• [Data in this exercise]
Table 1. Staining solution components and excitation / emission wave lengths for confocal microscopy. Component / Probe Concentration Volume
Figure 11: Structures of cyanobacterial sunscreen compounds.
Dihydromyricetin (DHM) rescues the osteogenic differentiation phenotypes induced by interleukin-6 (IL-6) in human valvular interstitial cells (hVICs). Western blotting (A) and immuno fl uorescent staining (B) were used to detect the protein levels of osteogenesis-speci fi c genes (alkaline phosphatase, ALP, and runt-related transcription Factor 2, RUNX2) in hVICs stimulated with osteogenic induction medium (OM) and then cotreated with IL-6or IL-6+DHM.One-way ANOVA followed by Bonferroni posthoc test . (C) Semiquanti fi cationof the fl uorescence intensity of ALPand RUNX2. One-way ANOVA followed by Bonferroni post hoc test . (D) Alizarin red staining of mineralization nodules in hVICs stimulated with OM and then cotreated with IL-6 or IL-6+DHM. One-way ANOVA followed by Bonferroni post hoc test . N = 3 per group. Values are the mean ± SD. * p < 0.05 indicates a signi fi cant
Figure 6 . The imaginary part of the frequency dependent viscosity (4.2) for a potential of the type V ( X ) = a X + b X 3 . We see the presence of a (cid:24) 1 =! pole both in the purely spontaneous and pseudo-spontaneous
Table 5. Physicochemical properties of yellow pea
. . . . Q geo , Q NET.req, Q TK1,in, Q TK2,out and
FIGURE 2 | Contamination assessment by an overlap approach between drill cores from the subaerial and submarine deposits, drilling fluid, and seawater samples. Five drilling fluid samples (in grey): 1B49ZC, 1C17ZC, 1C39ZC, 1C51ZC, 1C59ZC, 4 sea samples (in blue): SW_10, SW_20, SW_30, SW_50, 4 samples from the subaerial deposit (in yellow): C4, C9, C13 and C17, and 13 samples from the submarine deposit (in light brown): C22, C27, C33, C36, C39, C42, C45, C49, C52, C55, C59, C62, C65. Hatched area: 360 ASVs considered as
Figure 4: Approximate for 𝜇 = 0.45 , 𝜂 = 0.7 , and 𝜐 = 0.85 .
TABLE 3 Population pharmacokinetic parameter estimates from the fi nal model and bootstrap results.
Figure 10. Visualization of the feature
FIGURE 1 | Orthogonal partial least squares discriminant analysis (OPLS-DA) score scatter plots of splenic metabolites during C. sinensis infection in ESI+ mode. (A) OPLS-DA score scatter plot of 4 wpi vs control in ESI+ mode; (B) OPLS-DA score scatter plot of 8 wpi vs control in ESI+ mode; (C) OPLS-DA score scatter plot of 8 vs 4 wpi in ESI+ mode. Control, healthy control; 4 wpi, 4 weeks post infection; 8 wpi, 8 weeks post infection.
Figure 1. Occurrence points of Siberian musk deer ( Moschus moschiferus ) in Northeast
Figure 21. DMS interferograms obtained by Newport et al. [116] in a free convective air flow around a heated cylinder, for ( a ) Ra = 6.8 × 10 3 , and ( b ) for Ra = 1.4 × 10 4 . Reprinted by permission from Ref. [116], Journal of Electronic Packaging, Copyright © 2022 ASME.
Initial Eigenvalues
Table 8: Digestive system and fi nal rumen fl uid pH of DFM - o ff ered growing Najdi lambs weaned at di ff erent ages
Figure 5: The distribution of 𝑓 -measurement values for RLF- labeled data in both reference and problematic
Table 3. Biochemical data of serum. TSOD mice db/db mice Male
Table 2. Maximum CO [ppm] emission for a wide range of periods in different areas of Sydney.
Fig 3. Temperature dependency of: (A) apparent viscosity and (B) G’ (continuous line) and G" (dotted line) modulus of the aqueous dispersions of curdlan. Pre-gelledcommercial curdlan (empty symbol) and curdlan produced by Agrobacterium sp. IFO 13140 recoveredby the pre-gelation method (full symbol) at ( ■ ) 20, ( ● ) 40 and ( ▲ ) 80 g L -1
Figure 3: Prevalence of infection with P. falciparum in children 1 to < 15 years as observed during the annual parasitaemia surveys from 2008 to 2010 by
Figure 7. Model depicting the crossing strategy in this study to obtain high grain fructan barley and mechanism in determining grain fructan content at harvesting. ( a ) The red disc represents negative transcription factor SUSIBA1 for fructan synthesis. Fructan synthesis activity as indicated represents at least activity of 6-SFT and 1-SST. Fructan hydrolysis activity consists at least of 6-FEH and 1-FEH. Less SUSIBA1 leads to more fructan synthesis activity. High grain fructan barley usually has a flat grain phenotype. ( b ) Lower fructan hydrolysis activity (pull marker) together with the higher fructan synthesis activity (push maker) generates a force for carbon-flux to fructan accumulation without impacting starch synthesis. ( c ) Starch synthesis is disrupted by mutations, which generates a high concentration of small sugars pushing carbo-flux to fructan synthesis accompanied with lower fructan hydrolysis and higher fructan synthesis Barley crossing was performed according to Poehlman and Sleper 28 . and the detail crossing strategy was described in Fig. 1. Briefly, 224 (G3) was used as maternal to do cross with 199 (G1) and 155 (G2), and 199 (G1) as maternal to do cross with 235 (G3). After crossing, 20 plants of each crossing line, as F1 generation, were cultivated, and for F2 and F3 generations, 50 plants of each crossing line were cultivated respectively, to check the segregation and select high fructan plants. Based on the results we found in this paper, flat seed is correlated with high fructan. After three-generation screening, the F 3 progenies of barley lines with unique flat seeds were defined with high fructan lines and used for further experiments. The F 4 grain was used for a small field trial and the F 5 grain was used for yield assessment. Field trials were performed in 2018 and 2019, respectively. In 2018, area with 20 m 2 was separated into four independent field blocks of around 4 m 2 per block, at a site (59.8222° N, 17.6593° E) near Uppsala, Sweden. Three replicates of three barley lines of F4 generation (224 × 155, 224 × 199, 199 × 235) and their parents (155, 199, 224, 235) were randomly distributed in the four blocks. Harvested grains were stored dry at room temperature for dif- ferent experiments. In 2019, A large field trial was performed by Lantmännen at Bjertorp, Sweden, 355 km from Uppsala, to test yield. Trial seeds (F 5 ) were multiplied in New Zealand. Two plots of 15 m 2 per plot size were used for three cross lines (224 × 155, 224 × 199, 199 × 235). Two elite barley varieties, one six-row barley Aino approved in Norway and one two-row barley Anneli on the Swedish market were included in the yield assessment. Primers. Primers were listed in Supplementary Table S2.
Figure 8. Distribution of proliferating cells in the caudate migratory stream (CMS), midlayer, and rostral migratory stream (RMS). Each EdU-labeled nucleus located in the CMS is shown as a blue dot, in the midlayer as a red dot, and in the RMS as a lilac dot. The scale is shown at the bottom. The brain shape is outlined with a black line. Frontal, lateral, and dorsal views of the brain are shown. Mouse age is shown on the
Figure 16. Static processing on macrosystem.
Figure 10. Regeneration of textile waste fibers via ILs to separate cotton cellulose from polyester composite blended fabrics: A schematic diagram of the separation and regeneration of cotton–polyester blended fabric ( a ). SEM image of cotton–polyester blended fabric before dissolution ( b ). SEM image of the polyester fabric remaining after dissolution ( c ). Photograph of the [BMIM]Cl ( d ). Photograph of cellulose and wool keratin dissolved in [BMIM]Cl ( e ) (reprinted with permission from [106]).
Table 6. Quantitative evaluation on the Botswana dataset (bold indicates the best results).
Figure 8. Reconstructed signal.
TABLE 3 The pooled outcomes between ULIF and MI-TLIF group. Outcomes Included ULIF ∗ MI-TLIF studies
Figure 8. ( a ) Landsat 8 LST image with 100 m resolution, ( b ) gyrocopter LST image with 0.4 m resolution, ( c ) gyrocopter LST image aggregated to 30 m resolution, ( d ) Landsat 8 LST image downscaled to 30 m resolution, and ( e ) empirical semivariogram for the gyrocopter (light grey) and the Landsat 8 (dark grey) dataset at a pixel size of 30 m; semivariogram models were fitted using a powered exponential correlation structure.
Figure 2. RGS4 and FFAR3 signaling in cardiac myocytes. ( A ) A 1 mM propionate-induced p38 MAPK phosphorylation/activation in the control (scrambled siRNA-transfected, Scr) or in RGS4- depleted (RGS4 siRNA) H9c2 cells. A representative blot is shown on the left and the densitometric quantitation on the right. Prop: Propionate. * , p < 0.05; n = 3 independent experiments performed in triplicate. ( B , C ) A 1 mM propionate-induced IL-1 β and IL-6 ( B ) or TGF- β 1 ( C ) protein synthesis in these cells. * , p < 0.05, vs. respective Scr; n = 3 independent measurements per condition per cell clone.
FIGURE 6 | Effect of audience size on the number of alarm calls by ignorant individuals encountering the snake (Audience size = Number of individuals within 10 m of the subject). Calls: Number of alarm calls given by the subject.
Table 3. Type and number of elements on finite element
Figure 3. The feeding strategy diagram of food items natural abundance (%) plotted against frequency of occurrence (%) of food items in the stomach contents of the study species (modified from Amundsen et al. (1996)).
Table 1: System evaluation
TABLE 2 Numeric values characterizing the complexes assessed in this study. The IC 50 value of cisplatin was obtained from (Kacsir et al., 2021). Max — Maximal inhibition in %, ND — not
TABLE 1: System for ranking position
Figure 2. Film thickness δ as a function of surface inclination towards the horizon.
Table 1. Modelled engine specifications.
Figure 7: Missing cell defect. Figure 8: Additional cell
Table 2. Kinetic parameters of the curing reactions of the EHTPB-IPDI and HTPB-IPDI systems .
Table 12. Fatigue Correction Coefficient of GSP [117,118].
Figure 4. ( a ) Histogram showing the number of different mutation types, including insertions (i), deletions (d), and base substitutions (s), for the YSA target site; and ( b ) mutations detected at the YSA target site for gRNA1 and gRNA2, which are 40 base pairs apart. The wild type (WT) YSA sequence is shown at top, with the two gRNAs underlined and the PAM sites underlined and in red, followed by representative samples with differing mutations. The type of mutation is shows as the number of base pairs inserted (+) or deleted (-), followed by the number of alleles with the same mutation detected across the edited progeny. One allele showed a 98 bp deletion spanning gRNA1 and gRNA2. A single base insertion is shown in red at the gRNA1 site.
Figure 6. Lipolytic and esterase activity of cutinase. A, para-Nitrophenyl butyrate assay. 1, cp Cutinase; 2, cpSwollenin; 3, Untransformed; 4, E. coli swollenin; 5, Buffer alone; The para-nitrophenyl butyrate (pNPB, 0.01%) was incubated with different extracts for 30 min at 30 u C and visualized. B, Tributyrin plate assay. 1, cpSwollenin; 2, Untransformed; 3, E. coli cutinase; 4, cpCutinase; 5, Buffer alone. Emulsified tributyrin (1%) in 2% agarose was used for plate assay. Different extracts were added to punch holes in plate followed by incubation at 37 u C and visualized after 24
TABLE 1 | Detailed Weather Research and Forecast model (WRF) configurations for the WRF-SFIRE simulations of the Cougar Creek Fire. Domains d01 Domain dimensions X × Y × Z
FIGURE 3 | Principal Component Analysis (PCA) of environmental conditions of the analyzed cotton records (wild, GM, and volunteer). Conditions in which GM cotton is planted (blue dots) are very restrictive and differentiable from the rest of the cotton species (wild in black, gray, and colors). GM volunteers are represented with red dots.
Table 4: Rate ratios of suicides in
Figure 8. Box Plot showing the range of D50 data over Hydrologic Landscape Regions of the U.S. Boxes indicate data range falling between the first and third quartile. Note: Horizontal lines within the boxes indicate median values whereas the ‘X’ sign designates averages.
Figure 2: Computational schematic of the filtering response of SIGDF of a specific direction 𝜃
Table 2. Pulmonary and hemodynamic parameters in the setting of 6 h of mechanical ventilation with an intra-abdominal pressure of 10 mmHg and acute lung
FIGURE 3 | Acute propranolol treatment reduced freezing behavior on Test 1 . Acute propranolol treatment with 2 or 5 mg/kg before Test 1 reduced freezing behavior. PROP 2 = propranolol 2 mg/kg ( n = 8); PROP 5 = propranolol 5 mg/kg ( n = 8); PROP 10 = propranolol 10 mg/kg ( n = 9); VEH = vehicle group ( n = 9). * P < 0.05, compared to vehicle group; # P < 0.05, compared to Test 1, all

• [Directions] Whenever a line in the records contains the word "dataset", copy that line.

• [Answer box]
Table 6. Quantitative evaluation on the Botswana dataset (bold indicates the best results).
Figure 8. ( a ) Landsat 8 LST image with 100 m resolution, ( b ) gyrocopter LST image with 0.4 m resolution, ( c ) gyrocopter LST image aggregated to 30 m resolution, ( d ) Landsat 8 LST image downscaled to 30 m resolution, and ( e ) empirical semivariogram for the gyrocopter (light grey) and the Landsat 8 (dark grey) dataset at a pixel size of 30 m; semivariogram models were fitted using a powered exponential correlation structure.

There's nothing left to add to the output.